[Records to use]
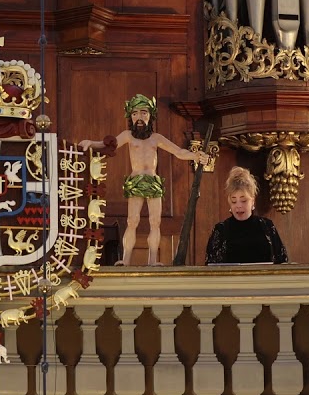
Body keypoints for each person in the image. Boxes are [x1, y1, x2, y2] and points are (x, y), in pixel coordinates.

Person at [78, 94, 211, 266]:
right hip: (135, 181)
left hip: (153, 182)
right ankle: (125, 259)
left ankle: (152, 260)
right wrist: (91, 142)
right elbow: (109, 145)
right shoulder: (128, 135)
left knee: (155, 222)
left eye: (143, 113)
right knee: (132, 221)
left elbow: (178, 152)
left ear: (151, 116)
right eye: (135, 114)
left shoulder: (156, 138)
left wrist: (195, 156)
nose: (139, 117)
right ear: (130, 117)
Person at [206, 166, 289, 264]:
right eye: (234, 201)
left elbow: (282, 262)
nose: (238, 206)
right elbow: (211, 268)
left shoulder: (267, 226)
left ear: (252, 201)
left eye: (243, 200)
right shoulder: (220, 230)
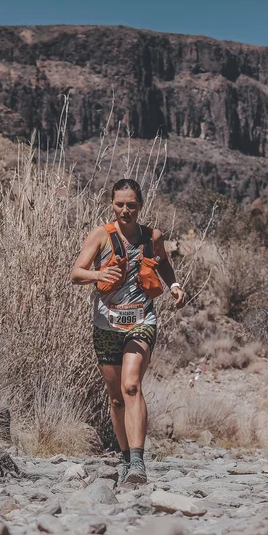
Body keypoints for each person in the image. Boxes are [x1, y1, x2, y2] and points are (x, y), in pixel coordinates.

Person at [70, 178, 187, 484]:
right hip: (106, 324)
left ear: (140, 206)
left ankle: (137, 462)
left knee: (131, 385)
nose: (125, 210)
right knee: (116, 399)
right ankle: (124, 459)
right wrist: (99, 274)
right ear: (112, 204)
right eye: (119, 204)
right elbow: (76, 273)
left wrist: (174, 285)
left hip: (141, 320)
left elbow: (163, 263)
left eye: (131, 205)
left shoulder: (152, 237)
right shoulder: (101, 235)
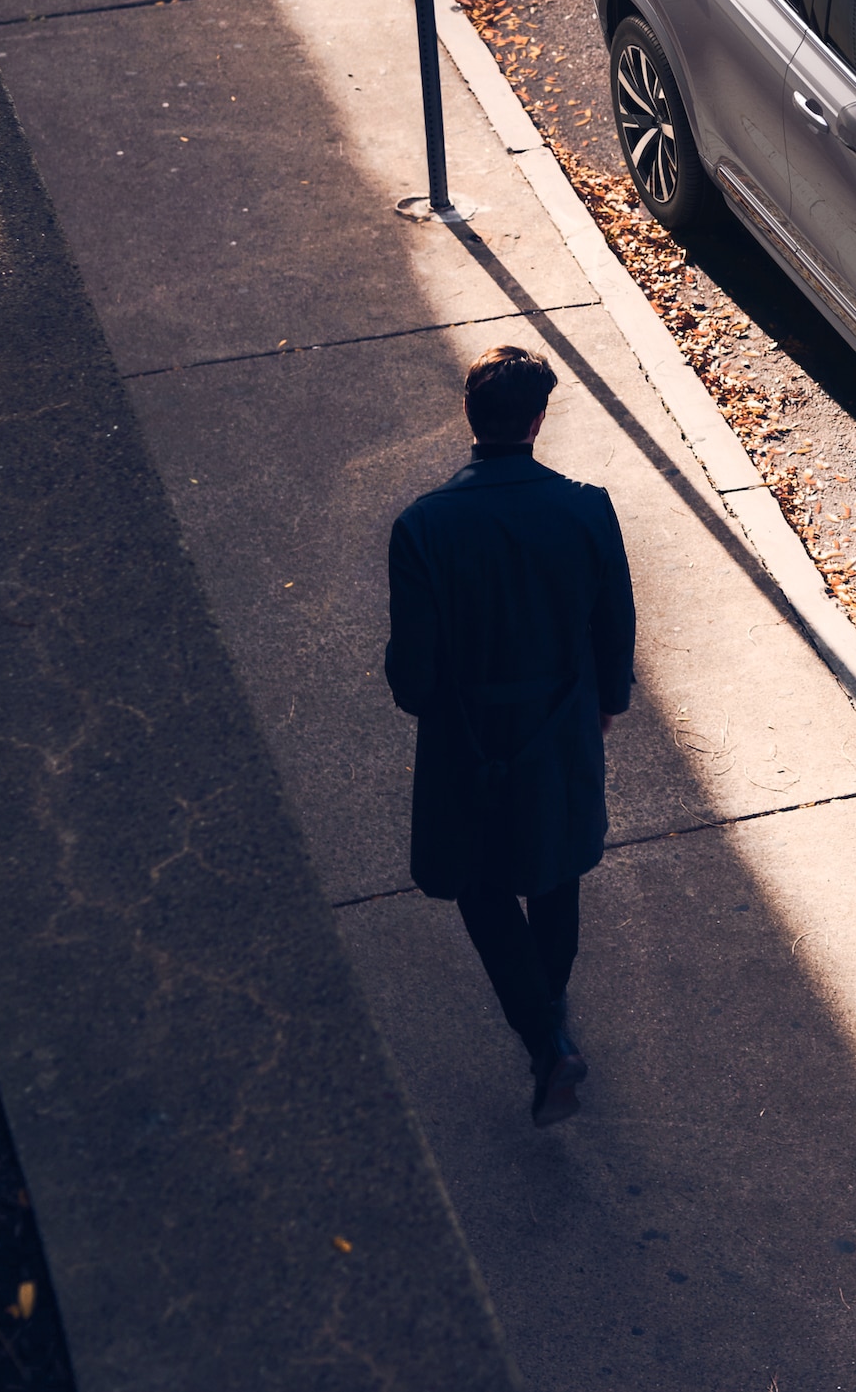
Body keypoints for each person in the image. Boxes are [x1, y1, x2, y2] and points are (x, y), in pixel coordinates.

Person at [383, 344, 636, 1126]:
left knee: (480, 881)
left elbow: (412, 677)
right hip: (558, 730)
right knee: (555, 873)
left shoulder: (423, 526)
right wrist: (605, 704)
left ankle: (544, 1032)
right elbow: (614, 627)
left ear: (471, 416)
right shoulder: (587, 508)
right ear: (537, 420)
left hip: (469, 738)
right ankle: (549, 1008)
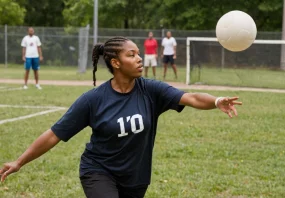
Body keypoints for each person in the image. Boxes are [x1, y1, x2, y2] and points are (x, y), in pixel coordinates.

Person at [0, 36, 242, 198]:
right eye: (131, 54)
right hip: (98, 171)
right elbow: (55, 134)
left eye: (138, 54)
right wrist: (19, 161)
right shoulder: (93, 100)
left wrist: (216, 101)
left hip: (136, 177)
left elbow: (190, 97)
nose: (139, 58)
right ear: (116, 63)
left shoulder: (150, 90)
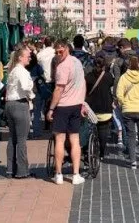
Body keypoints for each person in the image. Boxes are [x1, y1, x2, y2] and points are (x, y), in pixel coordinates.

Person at [48, 39, 86, 185]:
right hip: (76, 104)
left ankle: (58, 174)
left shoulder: (62, 67)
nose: (58, 54)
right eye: (56, 52)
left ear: (67, 49)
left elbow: (59, 89)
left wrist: (51, 108)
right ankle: (76, 174)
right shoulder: (77, 62)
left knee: (60, 139)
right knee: (75, 140)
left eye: (60, 51)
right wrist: (82, 101)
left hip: (63, 106)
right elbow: (82, 83)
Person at [116, 55, 139, 170]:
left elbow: (119, 94)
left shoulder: (123, 77)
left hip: (128, 109)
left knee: (131, 136)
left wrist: (124, 103)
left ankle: (133, 161)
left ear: (128, 65)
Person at [4, 45, 34, 178]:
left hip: (10, 104)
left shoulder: (12, 71)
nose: (30, 58)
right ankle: (22, 171)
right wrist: (31, 95)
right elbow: (26, 86)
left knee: (13, 138)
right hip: (20, 104)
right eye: (28, 56)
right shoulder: (22, 71)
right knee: (22, 139)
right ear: (21, 57)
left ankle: (10, 169)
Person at [84, 55, 115, 160]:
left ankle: (88, 149)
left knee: (90, 129)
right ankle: (101, 152)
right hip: (105, 107)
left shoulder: (88, 77)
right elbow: (111, 84)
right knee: (103, 131)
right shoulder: (108, 76)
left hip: (91, 108)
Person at [26, 49, 47, 138]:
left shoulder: (24, 68)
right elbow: (43, 77)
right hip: (37, 90)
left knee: (27, 113)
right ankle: (36, 132)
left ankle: (27, 132)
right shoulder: (38, 67)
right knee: (37, 112)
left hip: (27, 92)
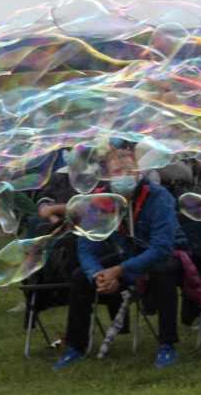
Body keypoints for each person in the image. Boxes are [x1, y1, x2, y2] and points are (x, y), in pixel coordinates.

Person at [54, 147, 190, 369]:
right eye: (118, 171)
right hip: (131, 255)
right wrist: (98, 275)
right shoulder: (100, 201)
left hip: (170, 256)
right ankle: (75, 347)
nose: (125, 176)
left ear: (139, 172)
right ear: (107, 176)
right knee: (80, 276)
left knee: (162, 270)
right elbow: (87, 248)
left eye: (130, 170)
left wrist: (118, 271)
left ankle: (167, 344)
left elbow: (161, 248)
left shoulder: (158, 197)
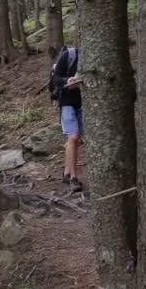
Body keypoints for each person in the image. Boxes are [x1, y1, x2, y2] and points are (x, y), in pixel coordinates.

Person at [52, 45, 83, 192]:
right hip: (66, 102)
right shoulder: (69, 55)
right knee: (74, 137)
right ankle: (73, 178)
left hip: (83, 103)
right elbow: (55, 78)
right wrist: (67, 80)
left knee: (73, 141)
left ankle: (66, 173)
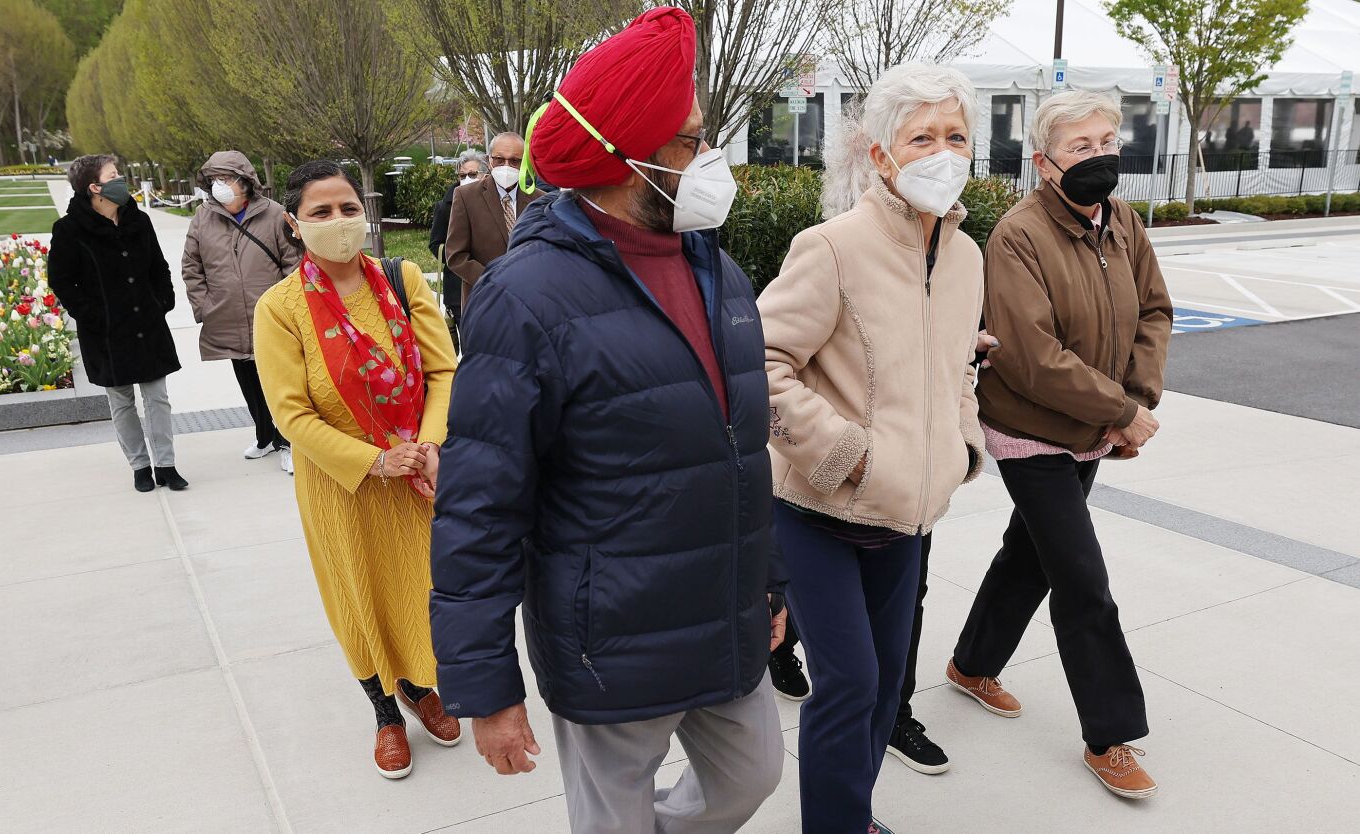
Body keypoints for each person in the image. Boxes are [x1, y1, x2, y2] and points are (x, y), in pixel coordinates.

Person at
[/Records to use]
> Task brief
The answer should consist only of the lines from the line with "right knee: (74, 137)" through the last line of the data, repeated exactly; pictures stay out.

> Exercise answer
right knee: (74, 137)
right ankle: (73, 178)
left hip: (83, 103)
right elbow: (55, 78)
right wrist: (67, 80)
left knee: (73, 141)
left ankle: (66, 173)
Body keypoints for each person in the image. Boxes are [x1, y1, x2, y2] and points are (x, y), in pixel coordinates.

Person at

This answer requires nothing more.